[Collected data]

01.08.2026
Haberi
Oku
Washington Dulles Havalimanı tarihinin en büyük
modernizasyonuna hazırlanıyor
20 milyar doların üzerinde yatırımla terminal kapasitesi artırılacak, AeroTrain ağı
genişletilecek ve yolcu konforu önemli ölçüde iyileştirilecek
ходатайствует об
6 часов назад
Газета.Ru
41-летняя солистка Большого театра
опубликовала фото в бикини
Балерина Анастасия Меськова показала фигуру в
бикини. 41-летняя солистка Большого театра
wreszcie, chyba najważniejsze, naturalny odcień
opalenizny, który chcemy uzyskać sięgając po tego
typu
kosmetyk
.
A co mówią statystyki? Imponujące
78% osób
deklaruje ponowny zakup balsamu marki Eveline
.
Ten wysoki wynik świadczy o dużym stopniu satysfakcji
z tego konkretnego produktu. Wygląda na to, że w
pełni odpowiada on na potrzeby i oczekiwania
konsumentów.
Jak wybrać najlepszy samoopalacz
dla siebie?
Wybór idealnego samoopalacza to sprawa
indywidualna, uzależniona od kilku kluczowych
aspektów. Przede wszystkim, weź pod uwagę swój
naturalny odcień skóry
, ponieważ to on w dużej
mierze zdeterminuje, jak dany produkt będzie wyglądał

- _What you are asked to do_: A verbatim restatement of all the entries above is required.

- _Solution to the problem_:
01.08.2026
Haberi
Oku
Washington Dulles Havalimanı tarihinin en büyük
modernizasyonuna hazırlanıyor
20 milyar doların üzerinde yatırımla terminal kapasitesi artırılacak, AeroTrain ağı
genişletilecek ve yolcu konforu önemli ölçüde iyileştirilecek
ходатайствует об
6 часов назад
Газета.Ru
41-летняя солистка Большого театра
опубликовала фото в бикини
Балерина Анастасия Меськова показала фигуру в
бикини. 41-летняя солистка Большого театра
wreszcie, chyba najważniejsze, naturalny odcień
opalenizny, który chcemy uzyskać sięgając po tego
typu
kosmetyk
.
A co mówią statystyki? Imponujące
78% osób
deklaruje ponowny zakup balsamu marki Eveline
.
Ten wysoki wynik świadczy o dużym stopniu satysfakcji
z tego konkretnego produktu. Wygląda na to, że w
pełni odpowiada on na potrzeby i oczekiwania
konsumentów.
Jak wybrać najlepszy samoopalacz
dla siebie?
Wybór idealnego samoopalacza to sprawa
indywidualna, uzależniona od kilku kluczowych
aspektów. Przede wszystkim, weź pod uwagę swój
naturalny odcień skóry
, ponieważ to on w dużej
mierze zdeterminuje, jak dany produkt będzie wyglądał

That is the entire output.